The objective medical evidence and diagnostic testing in this record support the fact that Plaintiff suffers from degenerative disc disease, bulging discs, a herniated disc, and associated radiculopathy. Thus, the Court simply cannot agree that “the objective medical evidence and diagnostic and clinical findings” do not support Plaintiff’s account of her pain level and physical limitations. We are thus left with Plaintiff’s “rather conservative treatment” as a basis for accepting her complaints of pain and physical restrictions as only “partially credible”.

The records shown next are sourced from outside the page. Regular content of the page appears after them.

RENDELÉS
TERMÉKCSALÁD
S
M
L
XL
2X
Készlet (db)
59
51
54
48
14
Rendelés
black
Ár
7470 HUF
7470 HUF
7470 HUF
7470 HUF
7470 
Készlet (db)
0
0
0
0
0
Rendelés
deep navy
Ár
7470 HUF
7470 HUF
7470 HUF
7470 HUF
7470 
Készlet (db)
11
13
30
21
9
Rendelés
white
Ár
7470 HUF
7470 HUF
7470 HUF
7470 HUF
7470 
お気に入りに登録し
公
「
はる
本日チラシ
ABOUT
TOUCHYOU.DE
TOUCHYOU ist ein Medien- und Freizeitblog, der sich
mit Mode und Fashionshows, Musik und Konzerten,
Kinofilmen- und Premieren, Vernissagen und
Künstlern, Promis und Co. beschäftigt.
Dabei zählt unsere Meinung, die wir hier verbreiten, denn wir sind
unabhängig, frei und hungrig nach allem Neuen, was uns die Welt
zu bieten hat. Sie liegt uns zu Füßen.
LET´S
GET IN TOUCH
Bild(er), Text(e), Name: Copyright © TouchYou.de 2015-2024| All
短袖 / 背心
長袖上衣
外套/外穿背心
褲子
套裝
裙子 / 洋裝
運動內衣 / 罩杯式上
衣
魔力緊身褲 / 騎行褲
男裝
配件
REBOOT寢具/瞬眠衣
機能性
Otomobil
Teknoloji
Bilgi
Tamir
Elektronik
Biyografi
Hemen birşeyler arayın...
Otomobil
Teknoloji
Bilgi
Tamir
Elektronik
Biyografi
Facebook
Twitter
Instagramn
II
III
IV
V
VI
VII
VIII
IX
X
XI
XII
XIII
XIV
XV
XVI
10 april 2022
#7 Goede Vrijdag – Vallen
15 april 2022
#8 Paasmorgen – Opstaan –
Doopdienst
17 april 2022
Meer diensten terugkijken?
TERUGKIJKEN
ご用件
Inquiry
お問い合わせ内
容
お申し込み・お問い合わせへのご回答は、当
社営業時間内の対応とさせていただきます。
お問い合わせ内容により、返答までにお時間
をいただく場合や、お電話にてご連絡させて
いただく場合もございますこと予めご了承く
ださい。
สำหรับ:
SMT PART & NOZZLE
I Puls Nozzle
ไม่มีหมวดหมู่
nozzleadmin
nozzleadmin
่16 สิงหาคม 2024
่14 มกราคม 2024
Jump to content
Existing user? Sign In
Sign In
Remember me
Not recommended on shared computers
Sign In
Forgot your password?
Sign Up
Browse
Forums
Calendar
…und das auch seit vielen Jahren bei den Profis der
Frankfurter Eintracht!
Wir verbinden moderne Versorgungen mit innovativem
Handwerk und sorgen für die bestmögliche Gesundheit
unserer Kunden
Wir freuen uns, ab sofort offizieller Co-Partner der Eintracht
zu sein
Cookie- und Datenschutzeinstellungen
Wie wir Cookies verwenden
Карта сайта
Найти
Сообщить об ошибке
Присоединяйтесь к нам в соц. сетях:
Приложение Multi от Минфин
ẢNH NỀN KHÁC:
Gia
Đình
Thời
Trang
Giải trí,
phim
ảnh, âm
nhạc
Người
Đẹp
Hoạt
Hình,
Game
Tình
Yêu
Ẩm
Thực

The Court notes that Plaintiff treated with Dr. Manganiello for approximately 34 months during which she saw him no fewer than seven time. It is true that he treated her physical injuries conservatively with various pain medications for much of that time.[9] Nonetheless, we do not view his conservative treatment of Plaintiff as a reasonable basis for the conclusion that her complaints of pain were less than fully credible. It has been held that “even pain unaccompanied by objectively observable symptoms which is nevertheless real to the sufferer and is so intense as to be disabling will support a claim for disability benefits.” Taybron v. Harris, 667 F.2d 412, 415 (3d. Cir. 1981). Linked, as they are, to diagnostic testing indicating conditions that might be expected to produce the type and level of pain Plaintiff alleges, Plaintiff’s complaints of pain are entitled to great weight. Ferguson v. Schweiker, 765 F.2d 31, 37 (1985). Where, as here, the only contradictory medical testimony seems to be the evaluation of a physician who reviewed some, but not all, of Plaintiff’s treatment records, the ALJ must be more specific in describing what diagnostic and clinical findings he relied upon to justify his rejection of the Plaintiff’s complaints of pain and conclusions of a longtime treating physician.

V. Conclusions.

For the reasons discussed above, the Court concludes that the Acting Commissioner’s decision to deny benefits in this case is not supported by substantial evidence as required by Richardson, Cotter, and Dobrowolsky, supra. Accordingly, this case will be remanded to the SSA for a re-evaluation of the totality of the medical evidence and a more detailed explanation of why the Plaintiff’s complaints of pain were viewed as less than fully credible. An Order consistent with the foregoing Memorandum follows.